:: WHAT THE EXERCISE ASKS ::
Output every record word for word.

:: THE DATA ::
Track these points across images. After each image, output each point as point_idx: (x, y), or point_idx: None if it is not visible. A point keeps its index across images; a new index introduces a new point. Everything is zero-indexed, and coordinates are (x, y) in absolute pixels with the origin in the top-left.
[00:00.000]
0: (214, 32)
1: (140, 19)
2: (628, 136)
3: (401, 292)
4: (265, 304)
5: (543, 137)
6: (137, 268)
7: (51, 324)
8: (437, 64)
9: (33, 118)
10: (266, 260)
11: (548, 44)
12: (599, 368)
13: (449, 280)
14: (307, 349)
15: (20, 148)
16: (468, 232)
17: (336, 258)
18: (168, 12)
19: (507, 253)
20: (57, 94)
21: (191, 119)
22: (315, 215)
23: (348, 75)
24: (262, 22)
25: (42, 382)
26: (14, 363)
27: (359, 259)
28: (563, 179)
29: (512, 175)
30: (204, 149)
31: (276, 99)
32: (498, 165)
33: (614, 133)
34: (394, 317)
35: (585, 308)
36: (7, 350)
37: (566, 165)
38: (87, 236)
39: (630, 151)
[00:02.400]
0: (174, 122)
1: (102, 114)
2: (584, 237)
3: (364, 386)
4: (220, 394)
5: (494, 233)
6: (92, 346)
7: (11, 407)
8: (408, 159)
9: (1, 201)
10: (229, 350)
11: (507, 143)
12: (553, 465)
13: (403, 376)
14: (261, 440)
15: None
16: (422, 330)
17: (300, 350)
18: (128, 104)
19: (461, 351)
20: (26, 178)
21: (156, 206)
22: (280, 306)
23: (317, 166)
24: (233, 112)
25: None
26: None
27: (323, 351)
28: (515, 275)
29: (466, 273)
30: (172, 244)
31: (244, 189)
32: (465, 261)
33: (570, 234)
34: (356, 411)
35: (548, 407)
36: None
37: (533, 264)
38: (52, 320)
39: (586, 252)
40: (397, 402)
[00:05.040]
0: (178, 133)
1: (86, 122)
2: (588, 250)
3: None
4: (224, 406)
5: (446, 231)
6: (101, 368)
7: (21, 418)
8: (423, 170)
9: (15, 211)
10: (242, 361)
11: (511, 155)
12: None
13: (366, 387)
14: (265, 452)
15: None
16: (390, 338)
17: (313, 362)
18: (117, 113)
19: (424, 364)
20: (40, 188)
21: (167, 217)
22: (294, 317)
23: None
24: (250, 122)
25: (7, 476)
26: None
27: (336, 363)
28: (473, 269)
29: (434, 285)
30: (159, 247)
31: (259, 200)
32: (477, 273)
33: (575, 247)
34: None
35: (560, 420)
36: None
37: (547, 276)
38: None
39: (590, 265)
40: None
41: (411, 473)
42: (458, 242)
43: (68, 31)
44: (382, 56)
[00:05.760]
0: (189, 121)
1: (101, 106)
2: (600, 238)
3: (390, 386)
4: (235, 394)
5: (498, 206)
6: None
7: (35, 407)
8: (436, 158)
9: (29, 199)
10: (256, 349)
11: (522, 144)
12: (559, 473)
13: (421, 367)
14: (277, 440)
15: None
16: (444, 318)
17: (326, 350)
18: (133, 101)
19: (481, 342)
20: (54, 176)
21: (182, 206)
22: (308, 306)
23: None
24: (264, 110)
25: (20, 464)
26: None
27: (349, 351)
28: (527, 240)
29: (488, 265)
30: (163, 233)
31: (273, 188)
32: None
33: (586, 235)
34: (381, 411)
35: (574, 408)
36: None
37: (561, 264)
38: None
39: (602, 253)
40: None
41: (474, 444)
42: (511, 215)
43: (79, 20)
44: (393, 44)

:: EXPECTED ANSWER ::
Track these points across images. After each image, output each point as point_idx: (x, y), or point_idx: None if it is not visible. A point keeps its index across images; a new index introduces a new point. Everything is zero-indexed, and coordinates are (x, y) in absolute pixels with the origin in the top-left.
[00:00.000]
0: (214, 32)
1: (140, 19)
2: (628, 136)
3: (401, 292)
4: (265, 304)
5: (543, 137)
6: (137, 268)
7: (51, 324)
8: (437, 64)
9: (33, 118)
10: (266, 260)
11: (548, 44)
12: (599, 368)
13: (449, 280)
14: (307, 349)
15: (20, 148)
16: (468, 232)
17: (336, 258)
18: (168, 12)
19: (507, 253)
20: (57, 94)
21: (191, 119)
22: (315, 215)
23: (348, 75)
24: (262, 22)
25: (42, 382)
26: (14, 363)
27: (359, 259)
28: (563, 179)
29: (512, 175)
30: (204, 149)
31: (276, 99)
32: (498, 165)
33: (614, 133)
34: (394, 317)
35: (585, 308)
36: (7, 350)
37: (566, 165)
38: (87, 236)
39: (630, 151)
[00:02.400]
0: (174, 122)
1: (102, 114)
2: (584, 237)
3: (364, 386)
4: (220, 394)
5: (494, 233)
6: (92, 346)
7: (11, 407)
8: (408, 159)
9: (1, 201)
10: (229, 350)
11: (507, 143)
12: (553, 465)
13: (403, 376)
14: (261, 440)
15: None
16: (422, 330)
17: (300, 350)
18: (128, 104)
19: (461, 351)
20: (26, 178)
21: (156, 206)
22: (280, 306)
23: (317, 166)
24: (233, 112)
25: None
26: None
27: (323, 351)
28: (515, 275)
29: (466, 273)
30: (172, 244)
31: (244, 189)
32: (465, 261)
33: (570, 234)
34: (356, 411)
35: (548, 407)
36: None
37: (533, 264)
38: (52, 320)
39: (586, 252)
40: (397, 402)
[00:05.040]
0: (178, 133)
1: (86, 122)
2: (588, 250)
3: None
4: (224, 406)
5: (446, 231)
6: (101, 368)
7: (21, 418)
8: (423, 170)
9: (15, 211)
10: (242, 361)
11: (511, 155)
12: None
13: (366, 387)
14: (265, 452)
15: None
16: (390, 338)
17: (313, 362)
18: (117, 113)
19: (424, 364)
20: (40, 188)
21: (167, 217)
22: (294, 317)
23: None
24: (250, 122)
25: (7, 476)
26: None
27: (336, 363)
28: (473, 269)
29: (434, 285)
30: (159, 247)
31: (259, 200)
32: (477, 273)
33: (575, 247)
34: None
35: (560, 420)
36: None
37: (547, 276)
38: None
39: (590, 265)
40: None
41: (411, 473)
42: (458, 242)
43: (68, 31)
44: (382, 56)
[00:05.760]
0: (189, 121)
1: (101, 106)
2: (600, 238)
3: (390, 386)
4: (235, 394)
5: (498, 206)
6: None
7: (35, 407)
8: (436, 158)
9: (29, 199)
10: (256, 349)
11: (522, 144)
12: (559, 473)
13: (421, 367)
14: (277, 440)
15: None
16: (444, 318)
17: (326, 350)
18: (133, 101)
19: (481, 342)
20: (54, 176)
21: (182, 206)
22: (308, 306)
23: None
24: (264, 110)
25: (20, 464)
26: None
27: (349, 351)
28: (527, 240)
29: (488, 265)
30: (163, 233)
31: (273, 188)
32: None
33: (586, 235)
34: (381, 411)
35: (574, 408)
36: None
37: (561, 264)
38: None
39: (602, 253)
40: None
41: (474, 444)
42: (511, 215)
43: (79, 20)
44: (393, 44)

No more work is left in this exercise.